Megha Anggara sama sekali tidak mengerti.
"Aku akan mengalihkan perhatian. Setelah itu, segera berlarilah menuju perbatasan!" Gantari hendak bangkit.
"Tidak!" Pemuda itu menariknya kembali hingga saling berhadapan. Satu kecupan tadi seperti telah mentakdirkan sebuah jalinan. "Kita bersama."
Gantari menggeleng. "Aku harus tetap berada di sini. Sedang tugasmu membuka segel kutukan nantinya. Jemput aku!"
"Hah?"
Gantari sudah beranjak dan ke luar dari lumbung. Berlari ke arah berlawanan agar Megha Anggara leluasa kabur menuju perbatasan. Beberapa anggota bercadar merah yang melihat pergerakannya pun segera mengejar. Perkelahian tak terelakkan begitu dia terperangkap.
Sempat bengong sesaat, pemuda itu akhirnya mendapatkan kesadarannya kembali. Menyimpan buku titipan di balik baju. Lalu segera berlari ke luar bermaksud menyusul Gantari. Tapi, baru saja berlari, sebilah pedang berkelebat dan nyaris membelah wajahnya.
Seharusnya dia tidak bisa menghindar secepat itu dari serangan mendadak. Apalagi ditambah dengan tubuhnya melenting ke belakang sampai tiga empat depa jauhnya. Sehingga pedang lawan hanya menebas ruang kosong.
Perkelahian pun terjadi. Megha Anggara melawan empat pendekar bercadar merah. Sedangkan Gantari melawan jauh lebih banyak di titik sana. Dirasuki rasa khawatir, pemuda itu dengan mudahnya menghabisi keempat lawan. Lalu dalam satu hentakan kaki, tubuhnya melayang ringan menuju pertarungan Gantari.
"Ayo! Waktunya sudah tidak banyak."
Gantari ganti menarik tangan si pemuda. Setelah mereka berdua berhasil membantai sebagian besar penyerang. Tapi beberapa diantaranya masih ada yang bisa bangkit. Bukan tidak mungkin akan kembali mengejar.
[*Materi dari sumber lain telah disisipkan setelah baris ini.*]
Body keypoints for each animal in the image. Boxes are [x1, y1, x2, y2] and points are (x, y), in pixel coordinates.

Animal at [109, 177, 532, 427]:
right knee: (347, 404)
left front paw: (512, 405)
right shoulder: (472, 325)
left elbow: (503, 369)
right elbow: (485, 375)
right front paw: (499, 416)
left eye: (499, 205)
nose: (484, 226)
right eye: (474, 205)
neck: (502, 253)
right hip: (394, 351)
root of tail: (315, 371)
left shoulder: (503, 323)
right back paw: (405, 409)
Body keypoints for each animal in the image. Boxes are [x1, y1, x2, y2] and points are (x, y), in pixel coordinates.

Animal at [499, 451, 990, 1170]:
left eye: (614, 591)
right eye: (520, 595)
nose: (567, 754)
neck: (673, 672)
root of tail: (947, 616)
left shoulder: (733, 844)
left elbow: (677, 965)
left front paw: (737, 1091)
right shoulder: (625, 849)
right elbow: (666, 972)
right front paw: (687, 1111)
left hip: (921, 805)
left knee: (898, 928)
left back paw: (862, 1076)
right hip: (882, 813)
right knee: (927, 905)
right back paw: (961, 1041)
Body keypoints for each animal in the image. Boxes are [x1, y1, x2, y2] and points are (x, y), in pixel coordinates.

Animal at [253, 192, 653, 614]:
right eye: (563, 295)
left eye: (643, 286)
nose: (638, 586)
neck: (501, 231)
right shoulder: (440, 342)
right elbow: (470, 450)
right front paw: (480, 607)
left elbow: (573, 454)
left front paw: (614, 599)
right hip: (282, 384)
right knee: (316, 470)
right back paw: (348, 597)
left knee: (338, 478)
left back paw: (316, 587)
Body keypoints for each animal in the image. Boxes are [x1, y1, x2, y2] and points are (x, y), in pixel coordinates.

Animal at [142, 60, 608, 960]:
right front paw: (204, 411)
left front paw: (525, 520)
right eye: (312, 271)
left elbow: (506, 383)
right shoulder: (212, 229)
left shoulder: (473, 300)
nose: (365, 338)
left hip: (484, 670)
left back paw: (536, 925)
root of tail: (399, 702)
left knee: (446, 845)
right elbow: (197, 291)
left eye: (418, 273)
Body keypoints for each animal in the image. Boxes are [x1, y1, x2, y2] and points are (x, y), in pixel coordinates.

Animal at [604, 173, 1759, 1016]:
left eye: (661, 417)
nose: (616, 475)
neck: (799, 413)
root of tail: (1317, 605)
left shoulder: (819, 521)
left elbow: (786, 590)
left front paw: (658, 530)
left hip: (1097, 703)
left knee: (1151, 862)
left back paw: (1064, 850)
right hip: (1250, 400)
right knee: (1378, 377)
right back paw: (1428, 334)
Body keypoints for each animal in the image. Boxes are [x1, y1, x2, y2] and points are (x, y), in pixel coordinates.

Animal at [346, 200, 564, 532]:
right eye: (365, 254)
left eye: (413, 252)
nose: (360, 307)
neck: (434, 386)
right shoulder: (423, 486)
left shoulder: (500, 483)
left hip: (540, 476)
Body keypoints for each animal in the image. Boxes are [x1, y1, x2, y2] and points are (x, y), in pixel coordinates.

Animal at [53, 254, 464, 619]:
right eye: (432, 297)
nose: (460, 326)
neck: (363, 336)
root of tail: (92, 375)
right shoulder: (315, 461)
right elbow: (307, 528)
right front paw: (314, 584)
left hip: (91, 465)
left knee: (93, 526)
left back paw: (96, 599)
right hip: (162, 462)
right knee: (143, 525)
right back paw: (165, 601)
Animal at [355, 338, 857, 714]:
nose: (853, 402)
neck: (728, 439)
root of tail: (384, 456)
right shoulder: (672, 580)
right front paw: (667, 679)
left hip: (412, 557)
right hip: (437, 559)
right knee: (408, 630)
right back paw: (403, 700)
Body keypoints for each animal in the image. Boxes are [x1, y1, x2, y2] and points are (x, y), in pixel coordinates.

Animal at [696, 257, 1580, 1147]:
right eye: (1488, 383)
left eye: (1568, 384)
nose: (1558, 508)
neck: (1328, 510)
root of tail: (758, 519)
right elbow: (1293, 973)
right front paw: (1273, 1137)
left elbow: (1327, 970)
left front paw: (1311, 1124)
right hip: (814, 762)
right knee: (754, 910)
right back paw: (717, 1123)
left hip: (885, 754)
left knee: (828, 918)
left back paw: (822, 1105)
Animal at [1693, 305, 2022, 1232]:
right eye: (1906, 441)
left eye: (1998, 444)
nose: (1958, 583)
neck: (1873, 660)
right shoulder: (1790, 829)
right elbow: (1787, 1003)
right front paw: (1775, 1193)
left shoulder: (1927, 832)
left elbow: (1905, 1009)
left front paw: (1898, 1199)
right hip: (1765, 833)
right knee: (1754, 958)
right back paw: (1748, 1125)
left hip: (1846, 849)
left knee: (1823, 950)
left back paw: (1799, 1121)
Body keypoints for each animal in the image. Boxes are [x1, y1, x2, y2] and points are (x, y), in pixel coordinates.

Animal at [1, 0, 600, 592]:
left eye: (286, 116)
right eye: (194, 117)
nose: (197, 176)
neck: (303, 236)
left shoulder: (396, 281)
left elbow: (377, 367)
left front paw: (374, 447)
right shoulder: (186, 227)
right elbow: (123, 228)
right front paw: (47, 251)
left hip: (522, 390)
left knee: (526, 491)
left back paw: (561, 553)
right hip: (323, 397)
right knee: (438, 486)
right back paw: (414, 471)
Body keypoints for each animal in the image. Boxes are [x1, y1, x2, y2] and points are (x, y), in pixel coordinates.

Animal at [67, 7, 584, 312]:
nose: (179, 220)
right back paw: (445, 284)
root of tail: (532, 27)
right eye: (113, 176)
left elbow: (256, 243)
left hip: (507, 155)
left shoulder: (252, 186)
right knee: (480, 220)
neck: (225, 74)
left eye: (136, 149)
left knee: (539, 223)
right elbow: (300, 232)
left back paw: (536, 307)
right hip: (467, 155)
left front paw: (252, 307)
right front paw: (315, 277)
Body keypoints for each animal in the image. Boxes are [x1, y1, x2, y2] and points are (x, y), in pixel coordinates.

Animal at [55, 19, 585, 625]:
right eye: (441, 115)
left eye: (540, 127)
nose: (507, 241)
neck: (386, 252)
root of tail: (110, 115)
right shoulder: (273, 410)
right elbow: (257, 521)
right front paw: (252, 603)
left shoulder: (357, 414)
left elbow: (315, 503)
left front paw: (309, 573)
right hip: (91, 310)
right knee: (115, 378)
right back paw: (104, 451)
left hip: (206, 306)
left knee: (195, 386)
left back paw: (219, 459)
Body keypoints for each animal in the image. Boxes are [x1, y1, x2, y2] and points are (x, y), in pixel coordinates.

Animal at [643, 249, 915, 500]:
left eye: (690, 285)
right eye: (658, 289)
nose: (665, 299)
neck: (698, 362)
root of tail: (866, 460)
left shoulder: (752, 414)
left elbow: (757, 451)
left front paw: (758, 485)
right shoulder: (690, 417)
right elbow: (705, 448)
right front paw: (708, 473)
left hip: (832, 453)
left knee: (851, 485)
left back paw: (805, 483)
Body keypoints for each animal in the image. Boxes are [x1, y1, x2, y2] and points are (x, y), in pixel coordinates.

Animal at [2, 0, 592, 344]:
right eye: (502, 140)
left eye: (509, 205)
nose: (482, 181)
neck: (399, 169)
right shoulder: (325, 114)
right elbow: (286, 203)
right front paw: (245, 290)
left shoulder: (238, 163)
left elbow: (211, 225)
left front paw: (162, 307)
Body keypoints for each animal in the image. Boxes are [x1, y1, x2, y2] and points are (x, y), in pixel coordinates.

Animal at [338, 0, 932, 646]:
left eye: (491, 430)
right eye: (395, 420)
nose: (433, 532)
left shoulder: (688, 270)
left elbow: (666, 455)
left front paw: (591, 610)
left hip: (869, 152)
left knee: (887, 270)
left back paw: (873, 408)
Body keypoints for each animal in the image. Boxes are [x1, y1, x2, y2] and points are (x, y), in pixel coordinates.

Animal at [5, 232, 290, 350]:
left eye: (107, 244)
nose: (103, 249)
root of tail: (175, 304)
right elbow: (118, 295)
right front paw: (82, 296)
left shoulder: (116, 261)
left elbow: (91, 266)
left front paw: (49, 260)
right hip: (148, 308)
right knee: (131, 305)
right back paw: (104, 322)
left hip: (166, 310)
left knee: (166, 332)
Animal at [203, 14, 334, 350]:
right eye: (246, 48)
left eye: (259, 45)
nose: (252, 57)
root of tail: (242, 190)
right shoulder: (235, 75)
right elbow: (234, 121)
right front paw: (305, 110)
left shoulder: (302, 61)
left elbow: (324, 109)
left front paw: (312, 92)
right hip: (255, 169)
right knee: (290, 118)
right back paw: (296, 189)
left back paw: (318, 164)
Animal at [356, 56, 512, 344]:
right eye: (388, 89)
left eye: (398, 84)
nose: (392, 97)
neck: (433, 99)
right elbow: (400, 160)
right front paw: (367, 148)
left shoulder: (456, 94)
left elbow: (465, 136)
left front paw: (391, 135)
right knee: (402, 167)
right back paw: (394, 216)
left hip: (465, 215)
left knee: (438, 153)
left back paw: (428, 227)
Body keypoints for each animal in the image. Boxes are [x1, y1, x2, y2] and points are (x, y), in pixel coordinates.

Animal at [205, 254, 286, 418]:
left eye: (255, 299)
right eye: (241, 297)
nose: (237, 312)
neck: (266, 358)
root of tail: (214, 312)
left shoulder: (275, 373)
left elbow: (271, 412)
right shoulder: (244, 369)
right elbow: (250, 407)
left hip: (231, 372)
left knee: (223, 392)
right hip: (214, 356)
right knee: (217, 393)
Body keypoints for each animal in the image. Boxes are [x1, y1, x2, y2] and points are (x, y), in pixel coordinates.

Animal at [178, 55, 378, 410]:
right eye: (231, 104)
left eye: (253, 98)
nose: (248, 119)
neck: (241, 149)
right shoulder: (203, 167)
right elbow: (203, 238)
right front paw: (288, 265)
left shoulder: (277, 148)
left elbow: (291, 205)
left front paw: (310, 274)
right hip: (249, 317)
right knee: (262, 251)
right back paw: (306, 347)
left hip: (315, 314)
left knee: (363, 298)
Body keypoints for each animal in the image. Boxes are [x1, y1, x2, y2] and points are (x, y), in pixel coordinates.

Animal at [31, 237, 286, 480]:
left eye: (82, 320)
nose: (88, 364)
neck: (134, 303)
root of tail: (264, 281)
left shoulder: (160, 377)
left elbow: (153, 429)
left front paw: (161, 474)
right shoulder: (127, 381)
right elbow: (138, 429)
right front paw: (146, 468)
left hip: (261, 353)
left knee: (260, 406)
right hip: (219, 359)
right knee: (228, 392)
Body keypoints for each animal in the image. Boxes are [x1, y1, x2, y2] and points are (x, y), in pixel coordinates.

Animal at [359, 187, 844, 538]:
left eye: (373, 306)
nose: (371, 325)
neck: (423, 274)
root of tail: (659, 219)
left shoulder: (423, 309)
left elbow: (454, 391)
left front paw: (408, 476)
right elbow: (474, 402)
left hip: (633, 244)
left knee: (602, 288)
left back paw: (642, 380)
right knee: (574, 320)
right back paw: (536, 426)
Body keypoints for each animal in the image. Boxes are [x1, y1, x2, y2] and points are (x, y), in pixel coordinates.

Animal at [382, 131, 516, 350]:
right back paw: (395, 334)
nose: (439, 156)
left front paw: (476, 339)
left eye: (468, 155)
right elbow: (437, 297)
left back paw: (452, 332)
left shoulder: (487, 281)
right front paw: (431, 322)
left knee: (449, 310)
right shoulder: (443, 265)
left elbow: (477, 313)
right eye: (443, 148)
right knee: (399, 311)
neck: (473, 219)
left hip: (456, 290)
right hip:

"Aku bisa bertarung sekarang!" Megha Anggara bersorak dan memeluk erat Gantari tanpa sadar. "Terima kasih, Gantari. Terima kasih."
"Ya. Cepatlah!" Gantari mendorong dada si pemuda menjauh.
"Gantari ...."
Megha Anggara membelalak ke arah belakang. Bukan para pendekar yang telah berhasil mengejar mereka. Melainkan sebuah gelombang besar kabut hitam keabuan yang bergerak mendekat. Begitu cepat dengan muatan petir.
Sebelum benar-benar memahami kabut apa itu, Gantari sekali lagi mendorongnya. Namun, kali ini dengan mantra kuat. Sehingga tubuhnya terpental jauh ke belakang.
Satu yang dia ingat, sosok Gantari yang mulai ditelan kabut hitam berpetir. Serta seruannya yang mengatakan, "jemput aku!"